≡ Menu

Handling ambush or ’emergency’ interview requests

Tony Jaques is an experienced and expert issue and crisis manager. Today Tony sent me a link to a discussion piece on  the above topic, written by Steven Spenser (Principal, Praxis Communication, Seattle). [You may have to join Linked In to view it.]

After killing the ‘no comment’ option (we all know it doesn’t work), Spenser raised several possibilities, including two or three along the lines of ‘call my office and make an appointment’ and ‘send me a list of questions.’

In the past six months or so I’ve conducted emergency interview request simulations relating to personal, political and corporate scenarios with hundreds of actual and potential media interviewees. The working radio and TV news reporters and presenters who assist me in training are always ready to offer their advice about what works and why.

While precise contexts vary, we consistently find:

  1. The media often arrive at a possible news event before emergency services.
  2. Unless you are in the role of ‘person on the street’ (i.e. disinterested bystander), an off the cuff remark will almost always be less effective and helpful than a statement informed by even brief preparation.

[Exercise instructions]: Reproduce verbatim the stretch of the piece on ambush interview requests above from "After killing the" through "before emergency services.".

[Items]:
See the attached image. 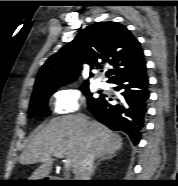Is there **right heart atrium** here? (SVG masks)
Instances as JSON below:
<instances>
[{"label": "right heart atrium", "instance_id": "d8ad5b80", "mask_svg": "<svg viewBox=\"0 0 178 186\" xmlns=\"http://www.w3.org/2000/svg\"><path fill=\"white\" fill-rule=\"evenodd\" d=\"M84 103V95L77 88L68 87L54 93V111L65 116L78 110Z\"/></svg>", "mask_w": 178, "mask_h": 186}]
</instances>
---
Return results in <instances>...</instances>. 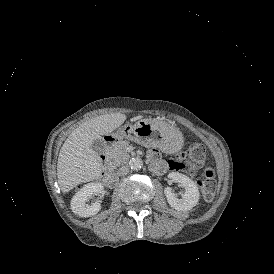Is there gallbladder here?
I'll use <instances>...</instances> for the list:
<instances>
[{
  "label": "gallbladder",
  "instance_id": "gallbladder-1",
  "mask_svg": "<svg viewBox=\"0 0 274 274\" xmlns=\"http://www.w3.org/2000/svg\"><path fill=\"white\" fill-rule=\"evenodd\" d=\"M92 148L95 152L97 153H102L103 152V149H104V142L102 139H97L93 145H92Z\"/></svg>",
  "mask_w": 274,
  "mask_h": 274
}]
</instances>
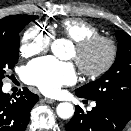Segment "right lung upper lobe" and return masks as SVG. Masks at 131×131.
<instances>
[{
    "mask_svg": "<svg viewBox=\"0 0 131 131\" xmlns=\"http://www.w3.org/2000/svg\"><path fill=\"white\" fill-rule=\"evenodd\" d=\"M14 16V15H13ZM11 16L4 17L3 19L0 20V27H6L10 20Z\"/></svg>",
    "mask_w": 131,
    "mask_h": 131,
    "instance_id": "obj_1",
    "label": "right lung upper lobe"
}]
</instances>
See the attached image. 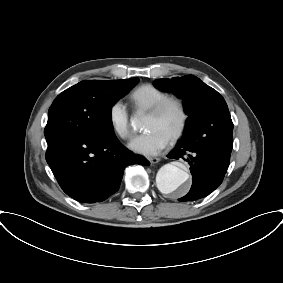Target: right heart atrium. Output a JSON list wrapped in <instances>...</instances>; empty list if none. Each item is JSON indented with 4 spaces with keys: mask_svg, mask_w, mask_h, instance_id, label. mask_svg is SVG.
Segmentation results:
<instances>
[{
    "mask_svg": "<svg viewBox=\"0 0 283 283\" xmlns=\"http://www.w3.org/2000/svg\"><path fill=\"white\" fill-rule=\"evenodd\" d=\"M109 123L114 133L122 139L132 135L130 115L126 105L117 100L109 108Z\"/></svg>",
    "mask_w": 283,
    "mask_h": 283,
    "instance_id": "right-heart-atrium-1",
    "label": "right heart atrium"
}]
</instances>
...
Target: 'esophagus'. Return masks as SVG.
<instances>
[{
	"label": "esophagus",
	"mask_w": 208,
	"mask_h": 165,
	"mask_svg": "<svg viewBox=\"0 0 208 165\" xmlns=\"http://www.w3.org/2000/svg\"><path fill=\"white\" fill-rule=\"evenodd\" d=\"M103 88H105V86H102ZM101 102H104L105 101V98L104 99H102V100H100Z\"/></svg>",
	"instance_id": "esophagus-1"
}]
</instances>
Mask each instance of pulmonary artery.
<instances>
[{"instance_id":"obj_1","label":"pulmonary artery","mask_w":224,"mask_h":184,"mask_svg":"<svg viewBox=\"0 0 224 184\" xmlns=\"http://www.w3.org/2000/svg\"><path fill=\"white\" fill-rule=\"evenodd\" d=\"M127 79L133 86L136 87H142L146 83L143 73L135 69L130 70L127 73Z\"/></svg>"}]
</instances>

[Result of this task]:
After killing the ‘no comment’ option (we all know it doesn’t work), Spenser raised several possibilities, including two or three along the lines of ‘call my office and make an appointment’ and ‘send me a list of questions.’

In the past six months or so I’ve conducted emergency interview request simulations relating to personal, political and corporate scenarios with hundreds of actual and potential media interviewees. The working radio and TV news reporters and presenters who assist me in training are always ready to offer their advice about what works and why.

While precise contexts vary, we consistently find:

  1. The media often arrive at a possible news event before emergency services.